Excerpt to read:
On the AI benchmarking

category: residue [glöplog]

The real test has to be Commodore 64 optimization, when it suggests illegal opcodes and hardware hacks to bypass VIC-II limits or save a single raster interrupt, that's when i call it "intelligent".

added on the 2026-02-18 22:21:50 by rudi

Even intelligence in humans is poorly defined, so good luck with that.

added on the 2026-02-19 00:26:22 by fizzer

Oh I call it “extremely intelligent” when it fails to understand that an upside down cup is in fact a cup turned upside down.

Quote:

https://youtube.com/shorts/3fYiLXVfPa4?si=x11C4qxSSPYzbEu3

added on the 2026-02-19 06:41:39 by 4gentE

Additionally, I call myself “extremely intelligent” when I fail to mark a link as a link and mark it as a quote instead. Sorry.

https://youtube.com/shorts/3fYiLXVfPa4?si=x11C4qxSSPYzbEu3

added on the 2026-02-19 06:44:13 by 4gentE

I think what we typically recognise as intelligence in a broader sense requires things like self-determination, with adaptable agendas and motivations. Possibly even feelings. Like fizzer wrote, it's a poorly understood concept, and before we understand exactly what we mean with "intelligence", it's pointless to try and construct machines that exhibit it.

It's like programming; if you don't understand the problem you are trying to solve, your code is just going to be gibberish.

added on the 2026-02-19 06:58:45 by Radiant

Quote:

Possibly even feelings.

...and a body. With expiration date. And knowledge/understanding of it having an expiration date. Or without that knowledge/understanding if we aim for animal "no consciousness" intelligence. But yeah. "What is intelligence" is a very VERY legitimate question. Problem today is that most of the time this otherwise legitimate question is being (ab)used by techbros and AI groupies that just want to muddy the water, lower the bar for "intelligence". You know, in the way the "free speech" is being (ab)used for years and years now as a temporary means to ultimately promote hate and repression. It's the zeitgeist.

Source data:
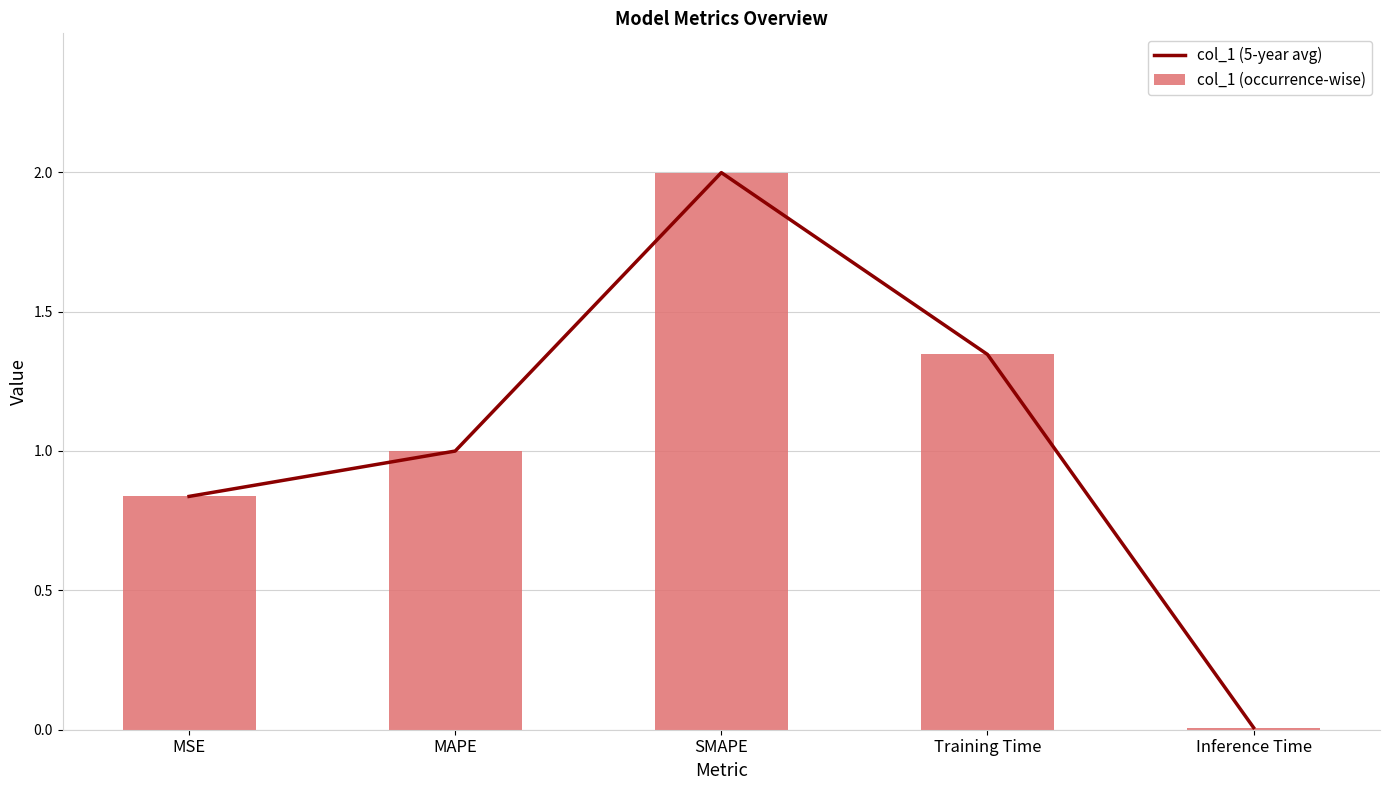

Rank the series by their maximum value, from lowest to highest.

col_1 (5-year avg), col_1 (occurrence-wise)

Written task 1: Put this sentence from the thread on AI benchmarking into Spanish: "Even intelligence in humans is poorly defined, so good luck with that."
Written task 2: Retype the passage of the thread on AI benchmarking starting with "added on the 2026-02-19 06:41:39" and going on through "quote instead. Sorry.".
None of the data above is used in this work.

Result 1: Incluso la inteligencia en los humanos está mal definida, así que buena suerte con eso.

Result 2:
added on the 2026-02-19 06:41:39 by 4gentE

Additionally, I call myself “extremely intelligent” when I fail to mark a link as a link and mark it as a quote instead. Sorry.